The second song was “Rodeo,” off of Ropin’ the Wind. I legitimately love this song — it has fantastically smoky Silver Bullet Band keyboard licks, and Brooks affects a genuine snarl in his vocal. Predictably, he calmed way down and the fans grew way more ecstatic. Despite the botched open, Brooks quickly recovered. It helped immeasurably that he subsequently stuck with tunes from some of the most purchased albums ever. The biggest reactions of the night weren’t for songs, however. The audience cheered loudest whenever Brooks simply raised his arms, screamed, and registered surprise and appreciation that they, the people, had showed up.
The audience loved watching Brooks soak up their love for him. “You came back!” he said, eliciting loud screams. “YOU CAME BACK!” he said, more emphatically, eliciting deafening screams. It reminded me of that part in That’s the Way It Is when Elvis Presley sings “Love Me Tender” and then walks through the Las Vegas theater, shaking hands and kissing every damn woman he approaches. Only here, it was as if the audience were mounting the stage to lather their affection on Brooks.
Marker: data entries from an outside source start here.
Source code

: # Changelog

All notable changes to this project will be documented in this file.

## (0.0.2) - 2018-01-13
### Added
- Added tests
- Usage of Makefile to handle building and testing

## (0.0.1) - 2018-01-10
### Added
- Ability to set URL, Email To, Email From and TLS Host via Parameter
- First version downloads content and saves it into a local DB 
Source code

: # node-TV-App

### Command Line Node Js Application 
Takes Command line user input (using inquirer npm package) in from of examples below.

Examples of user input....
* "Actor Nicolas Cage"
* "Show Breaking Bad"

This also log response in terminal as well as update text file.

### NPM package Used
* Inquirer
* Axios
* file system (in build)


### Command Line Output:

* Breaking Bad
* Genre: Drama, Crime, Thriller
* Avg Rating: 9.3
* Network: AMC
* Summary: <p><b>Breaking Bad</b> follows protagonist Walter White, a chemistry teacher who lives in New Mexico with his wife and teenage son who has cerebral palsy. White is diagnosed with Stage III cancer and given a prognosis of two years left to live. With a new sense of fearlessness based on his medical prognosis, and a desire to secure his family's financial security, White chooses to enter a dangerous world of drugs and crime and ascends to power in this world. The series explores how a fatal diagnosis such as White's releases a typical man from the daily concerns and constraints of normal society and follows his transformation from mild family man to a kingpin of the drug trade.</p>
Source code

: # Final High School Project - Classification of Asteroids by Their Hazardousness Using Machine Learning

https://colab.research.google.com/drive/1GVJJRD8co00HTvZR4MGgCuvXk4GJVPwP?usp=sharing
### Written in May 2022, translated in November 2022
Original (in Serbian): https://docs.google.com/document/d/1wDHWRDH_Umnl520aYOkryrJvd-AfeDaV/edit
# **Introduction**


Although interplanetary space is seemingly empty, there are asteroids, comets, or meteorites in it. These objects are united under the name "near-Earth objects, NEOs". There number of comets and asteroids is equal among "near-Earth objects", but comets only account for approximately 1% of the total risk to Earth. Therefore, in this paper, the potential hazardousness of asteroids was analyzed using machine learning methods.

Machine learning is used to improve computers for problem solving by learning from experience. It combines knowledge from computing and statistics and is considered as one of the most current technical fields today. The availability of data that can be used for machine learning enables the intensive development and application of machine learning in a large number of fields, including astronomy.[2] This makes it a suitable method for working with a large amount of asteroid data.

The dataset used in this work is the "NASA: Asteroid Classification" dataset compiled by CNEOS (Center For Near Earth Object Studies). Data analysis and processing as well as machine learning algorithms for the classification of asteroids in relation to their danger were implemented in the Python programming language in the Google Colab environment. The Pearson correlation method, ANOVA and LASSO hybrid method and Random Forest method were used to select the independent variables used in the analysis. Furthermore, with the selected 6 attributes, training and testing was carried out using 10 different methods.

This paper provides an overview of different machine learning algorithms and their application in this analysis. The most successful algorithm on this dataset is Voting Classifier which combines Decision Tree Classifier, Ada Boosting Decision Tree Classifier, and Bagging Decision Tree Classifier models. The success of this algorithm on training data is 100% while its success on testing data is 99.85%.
Was it a good show? It was entertaining watching Brooks work the crowd. He did this thing where he would single out somebody pumping his or her fist, and then mimic the precise force and speed of the fist-pumping as an acknowledgment. During another song, somebody in the front row handed him … I don’t know what it was. It looked like a diploma encased inside of a cuckoo clock. Brooks received the tchotchke, doffed his hat, and carried it away, all without breaking from the song.
Brooks was emotional throughout. At times, he appeared to be on the verge of tears. “Now there is finally nothing between you and us,” he swooned. It is different now for Garth Brooks and America, but in that moment they felt united.